[AIM OF THE TASK] Present the entries below as a Markdown table with the columns Row (a running number) and Line, covering only the lines from the one containing "What needle reading" up to and including the one containing "It says 340 °". Leave out blank lines.

*** DATA SHOWN Section Begins ***

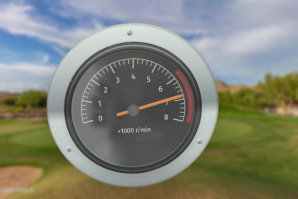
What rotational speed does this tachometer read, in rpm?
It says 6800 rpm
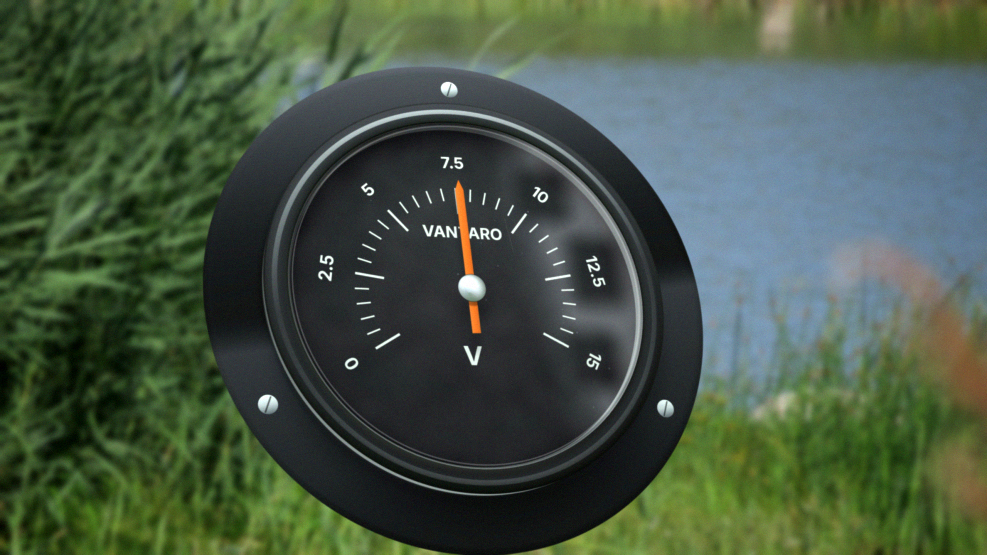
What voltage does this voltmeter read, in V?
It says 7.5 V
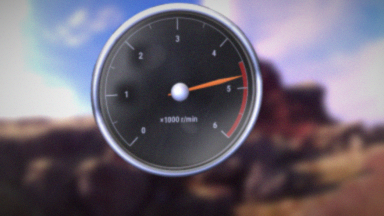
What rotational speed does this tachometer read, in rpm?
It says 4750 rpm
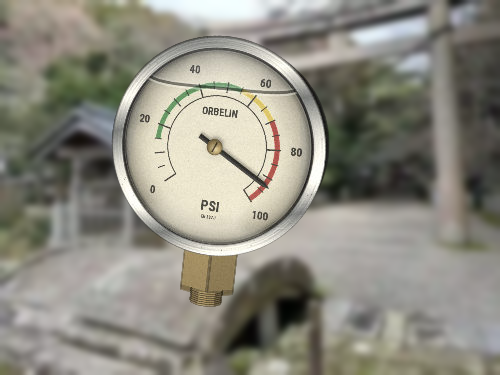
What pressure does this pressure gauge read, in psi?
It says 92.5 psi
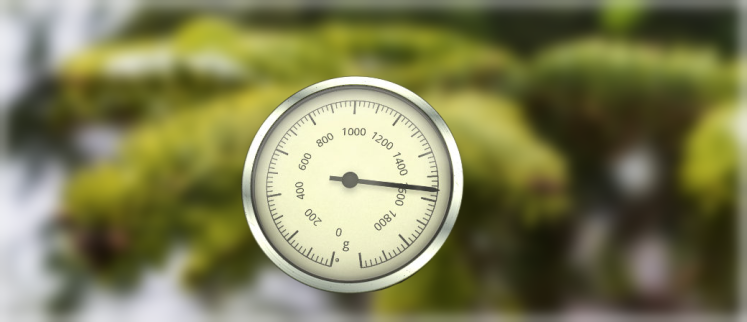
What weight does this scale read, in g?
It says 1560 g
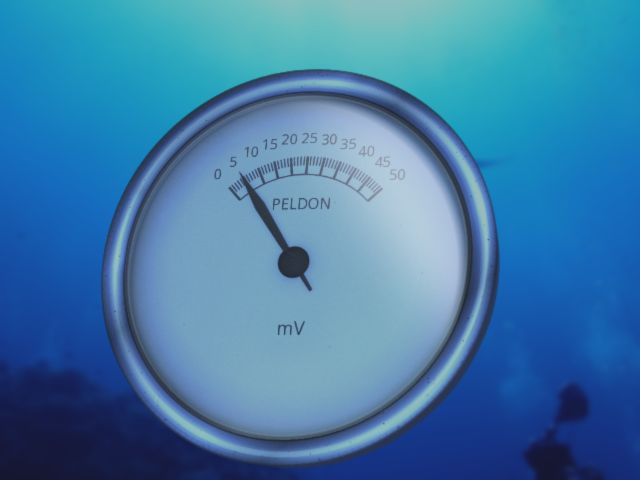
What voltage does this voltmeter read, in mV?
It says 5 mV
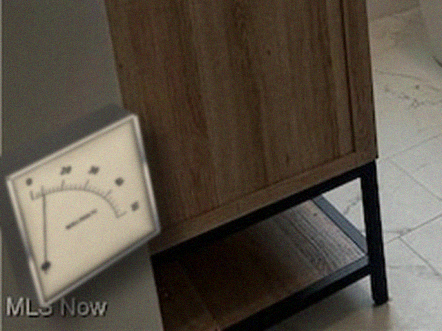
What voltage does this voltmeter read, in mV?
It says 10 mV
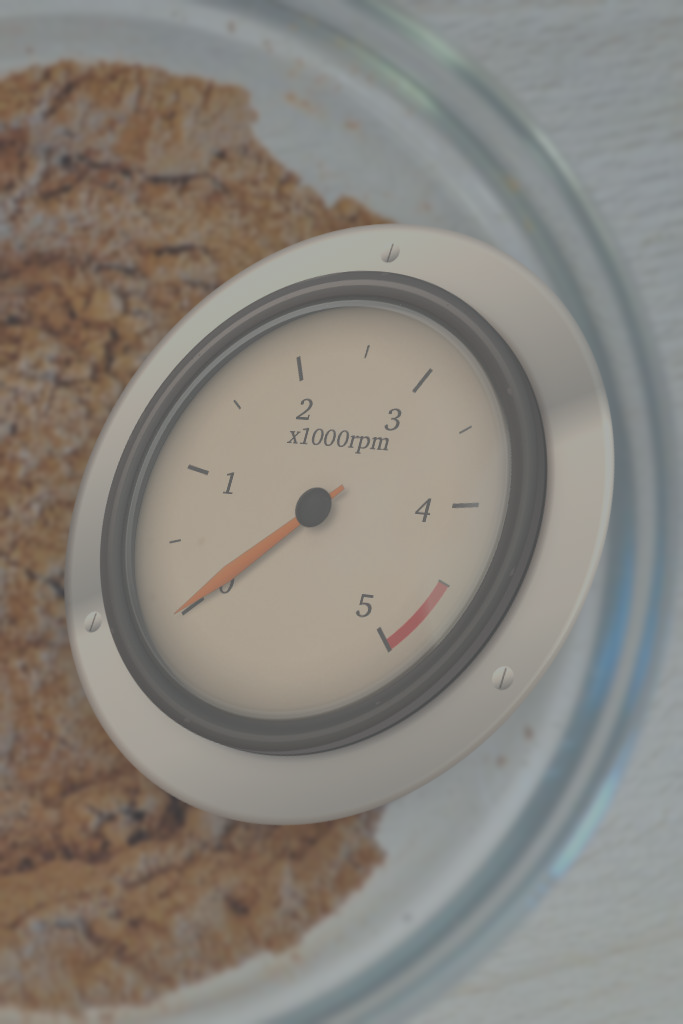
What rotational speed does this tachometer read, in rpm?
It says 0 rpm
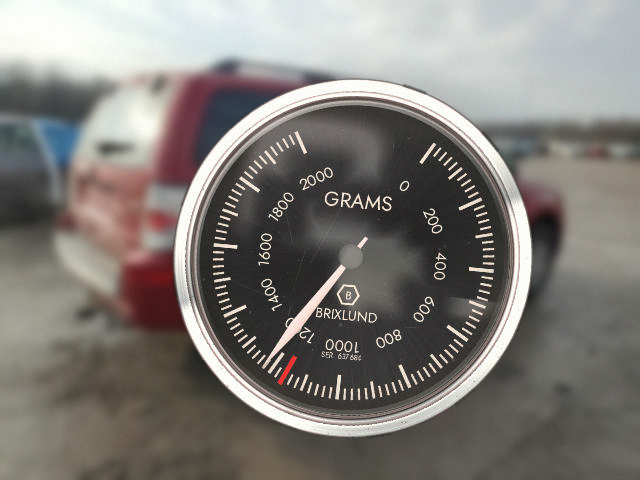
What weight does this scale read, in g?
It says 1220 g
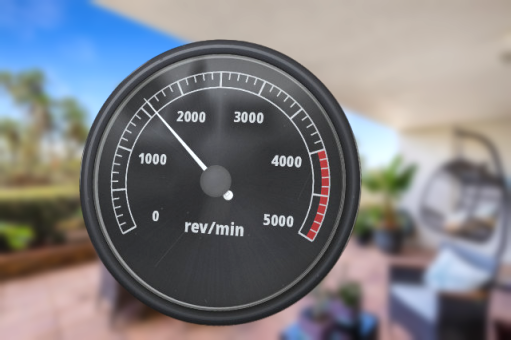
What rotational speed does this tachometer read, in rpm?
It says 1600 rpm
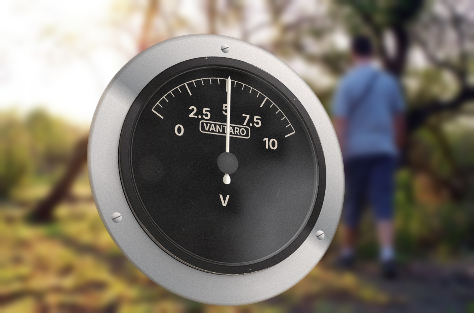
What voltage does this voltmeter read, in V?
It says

*** DATA SHOWN Section Ends ***
*** DATA SHOWN Section Begins ***

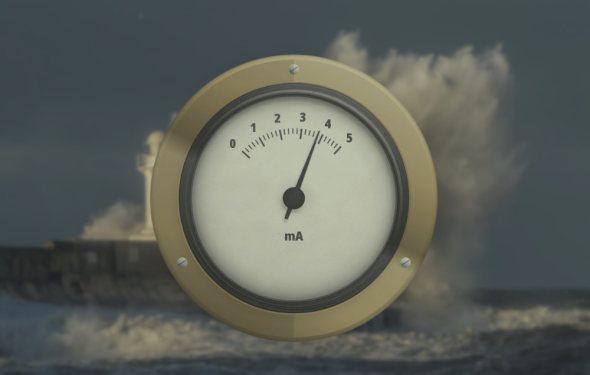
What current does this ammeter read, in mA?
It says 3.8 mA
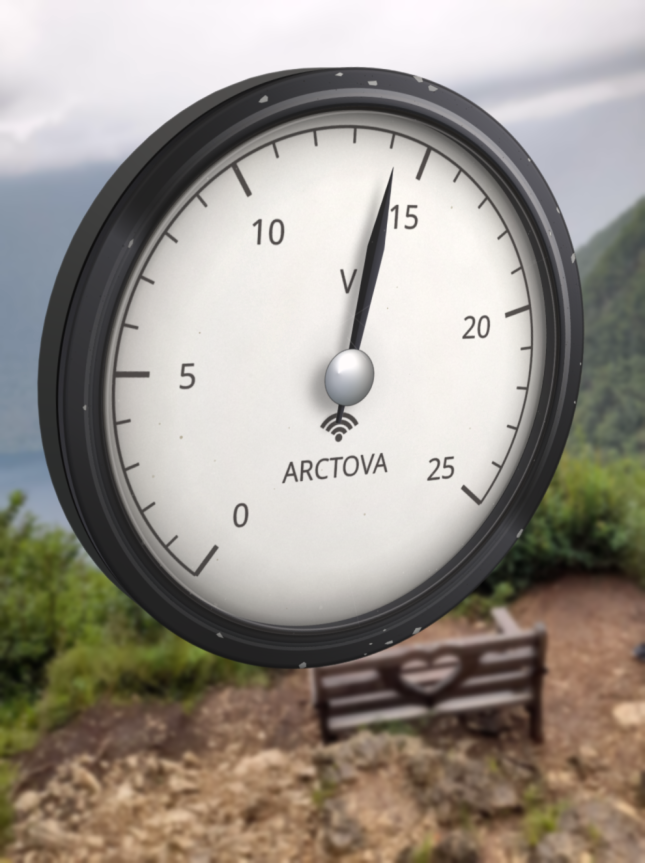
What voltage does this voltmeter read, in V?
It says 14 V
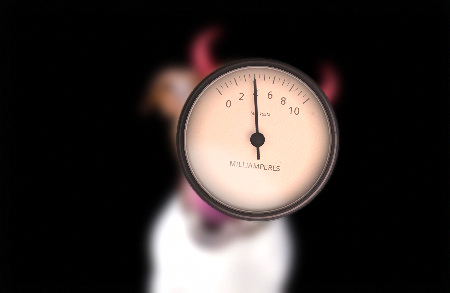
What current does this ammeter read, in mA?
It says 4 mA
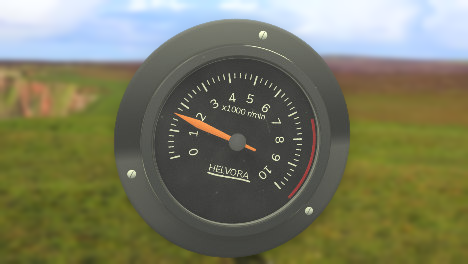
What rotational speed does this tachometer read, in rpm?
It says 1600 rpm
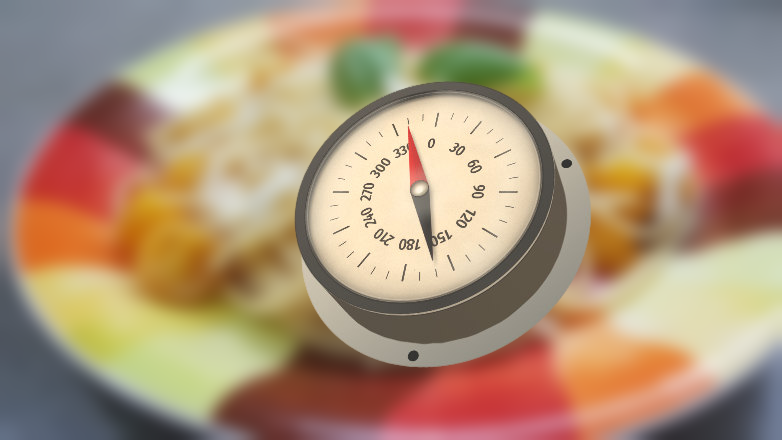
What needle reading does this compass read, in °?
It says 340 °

*** DATA SHOWN Section Ends ***

[TASK OUTPUT]
| Row | Line |
|---|---|
| 1 | What needle reading does this compass read, in °? |
| 2 | It says 340 ° |